Given text
+++++

Recent research shows that no other media compares with the reach of catalogues’ increased population and strong distribution networks.
December 15th, 2016
In a world where the overstimulation of flashing billboards and internet advertisements jangle our nerves and demand our fractured attention, the print catalogue is an unassuming and therefore quite an artfully effective communication channel to your customers. Surprisingly, it seems that even young people – for whom everything has supposedly “gone digital” – prefer skimming a hardcopy catalogue to clicking through a webpage searching for something specific. The physical print object remains a seductive mainstay for our increasingly digital imagination.
The Australian Catalogue Association (ACA) gives several reasons: ease of later reference and trust in pricing, the almost-quaintness and class of the catalogue itself being a tactile object, the gentle elevation by which it draws one exclusively into your brand.
This is something which, amongst the architecture and design community, Krost (a fixture in the Australian local manufacturing industry since 1989 and promoter of reusable and ecologically-conscious commercial furnishing solutions) understand all too well. Back in the 1920s in South Africa, the company was headed by a logo of a knight in armour – quite pronounced symbol of Krost’s unflagging committment to delivering enduring and tomorrow-proof designs. For such a long lineage in the A+D market, the company’s capacity to co-evolve with the development of marketing and economic forces on a local and international scale has recently been recognised by the ACA, and lauded particularly for their print catalogue media as effective complementary advertising in a multichannel communication marketing mix.

+++++

Data records
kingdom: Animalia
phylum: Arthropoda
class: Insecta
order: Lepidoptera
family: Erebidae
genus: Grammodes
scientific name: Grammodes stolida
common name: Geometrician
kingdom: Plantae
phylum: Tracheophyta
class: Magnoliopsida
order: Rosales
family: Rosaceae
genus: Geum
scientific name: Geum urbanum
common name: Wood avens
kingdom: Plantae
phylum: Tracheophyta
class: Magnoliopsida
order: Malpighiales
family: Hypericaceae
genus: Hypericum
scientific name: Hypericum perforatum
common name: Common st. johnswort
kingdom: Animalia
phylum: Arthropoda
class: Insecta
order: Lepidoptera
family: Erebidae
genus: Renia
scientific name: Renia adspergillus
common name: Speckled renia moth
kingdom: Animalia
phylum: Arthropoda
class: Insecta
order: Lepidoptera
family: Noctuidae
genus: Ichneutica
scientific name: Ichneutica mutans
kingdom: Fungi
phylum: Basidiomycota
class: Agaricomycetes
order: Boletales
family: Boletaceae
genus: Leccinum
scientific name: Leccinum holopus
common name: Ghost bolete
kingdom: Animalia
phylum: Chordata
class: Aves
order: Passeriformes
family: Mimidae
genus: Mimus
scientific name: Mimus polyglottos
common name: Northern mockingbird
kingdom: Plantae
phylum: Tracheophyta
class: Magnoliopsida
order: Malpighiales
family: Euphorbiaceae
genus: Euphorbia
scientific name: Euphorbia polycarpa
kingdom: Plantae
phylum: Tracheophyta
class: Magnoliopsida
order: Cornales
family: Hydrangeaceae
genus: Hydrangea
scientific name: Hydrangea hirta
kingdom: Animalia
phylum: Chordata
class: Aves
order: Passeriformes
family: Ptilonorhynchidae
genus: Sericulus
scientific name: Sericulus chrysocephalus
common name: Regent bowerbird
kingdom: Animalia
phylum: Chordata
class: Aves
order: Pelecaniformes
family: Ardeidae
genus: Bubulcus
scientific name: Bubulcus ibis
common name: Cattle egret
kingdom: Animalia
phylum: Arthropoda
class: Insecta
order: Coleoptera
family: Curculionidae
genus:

+++++

Problems and tasks
1 > Answer these from the catalogue text:
(a) What date is given on the piece?
(b) Since what year has Krost been a fixture in the Australian local manufacturing industry?
(c) What logo headed the company back in the 1920s in South Africa?
2 > Write a continuation of the piece on print catalogues and Krost, starting after its final sentence.
You won't need the lines for any of this.

Written answers
1 >
(a) December 15th, 2016
(b) 1989
(c) A knight in armour

2 >
This September, Krost scooped up the gold under the category of B2C Office Supplies for their 2016 catalogue (produced by Team Krost, in-house). Beating more widely-recognised names to the prize, and having been a hopeful finalist in the ACA’s previous three years, it’s clear that Krost took some care in this project to ensure their philosophy of sleek, colour-matched simplicity was reflected in the presentation of their products – a very sophisticated denouncement of knee-jerk assumptions about how (un)interesting catalogues must be to navigate.
This has also led to Krost being named a finalist in the Best In Class category, which looks for a unique creative approach which inspires the client to envision the products in their own environment. The approach Krost took to achieve this is inspired: accomplished with its stunning, Anomalisa-esque/stop-motion-esque aesthetic, products, infographics and informative prose is presented throughout the catalogue to break up the technical details, conveyed to the reader of each page in a relevant, fully informative but not overwhelming format.
Krost’s catalogue outshines the other finalists through its focus on ergonomics, wellbeing, essential furnishings and clean, sweeping vital lines as central ingredients for a healthy, productive workplace. Integrated diagrams throughout demonstrate the various ways table heights and seating angles can be adjusted for the most comfortable, productive posture. Other subtle touches are included to make any workspace designed by Krost an inviting one. The modesty panel, the integration of plant pot holders in workstations, and the depictions of office greenery and Indigenous Australian artwork in the digital renderings are culturally-sensitive and market-aware touches, true to the company’s dedication to sustainable and socially responsible design processes.
Both this win for Krost and its offerings throughout the catalogue serve as a pointed reminder to us all in A+D. Namely, that in a world of increasing employment agility and decreasing loyalty to individual companies, the executive level inspired by manufacturers like Krost to foster a healthier, greener, more positive workspace are rewarded many times over – and not just in productivity and dedication.
Congratulations Team Krost!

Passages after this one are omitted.